Task to carry out:
All the entries need to be duplicated exactly, with the pictures omitted.
┌──
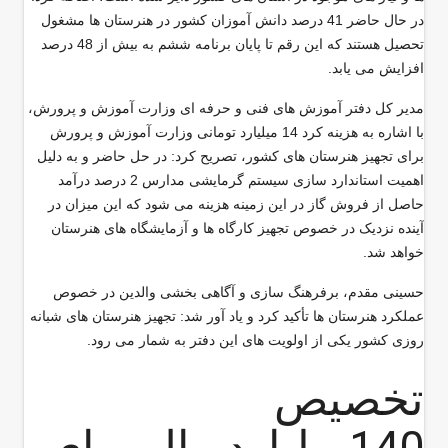
در حال حاضر 41 درصد دانش آموزان کشور در هنرستان ها مشغول
تحصیل هستند که این رقم تا پایان برنامه ششم به بیش از 48 درصد
افزایش می یابد.
مدیر کل دفتر آموزش های فنی و حرفه ای وزارت آموزش و پرورش،
با اشاره به هزینه کرد 14 میلیارد تومانی وزارت آموزش و پرورش
برای تجهیز هنرستان های کشور، تصریح کرد: در حل حاضر و به دلیل
اهمیت استاندارد سازی سیستم گرمایشی مدارس 2 درصد درآمد
حاصل از فروش گاز در این زمینه هزینه می شود که این میزان در
آینده نزدیک در خصوص تجهیز کارگاه ها و آزمایشگاه های هنرستان
خواهد شد.
حسینی مقدم، برفرهنگ سازی و آگاهی بخشی والدین در خصوص
عملکرد هنرستان ها تأکید کرد و یاد آور شد: تجهیز هنرستان های شبانه
روزی کشور یکی از اولویت های این دفتر به شمار می رود.
تخصیص
140ميلياردريال براي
└──
Your response:
در حال حاضر 41 درصد دانش آموزان کشور در هنرستان ها مشغول
تحصیل هستند که این رقم تا پایان برنامه ششم به بیش از 48 درصد
افزایش می یابد.
مدیر کل دفتر آموزش های فنی و حرفه ای وزارت آموزش و پرورش،
با اشاره به هزینه کرد 14 میلیارد تومانی وزارت آموزش و پرورش
برای تجهیز هنرستان های کشور، تصریح کرد: در حل حاضر و به دلیل
اهمیت استاندارد سازی سیستم گرمایشی مدارس 2 درصد درآمد
حاصل از فروش گاز در این زمینه هزینه می شود که این میزان در
آینده نزدیک در خصوص تجهیز کارگاه ها و آزمایشگاه های هنرستان
خواهد شد.
حسینی مقدم، برفرهنگ سازی و آگاهی بخشی والدین در خصوص
عملکرد هنرستان ها تأکید کرد و یاد آور شد: تجهیز هنرستان های شبانه
روزی کشور یکی از اولویت های این دفتر به شمار می رود.
تخصیص
140ميلياردريال براي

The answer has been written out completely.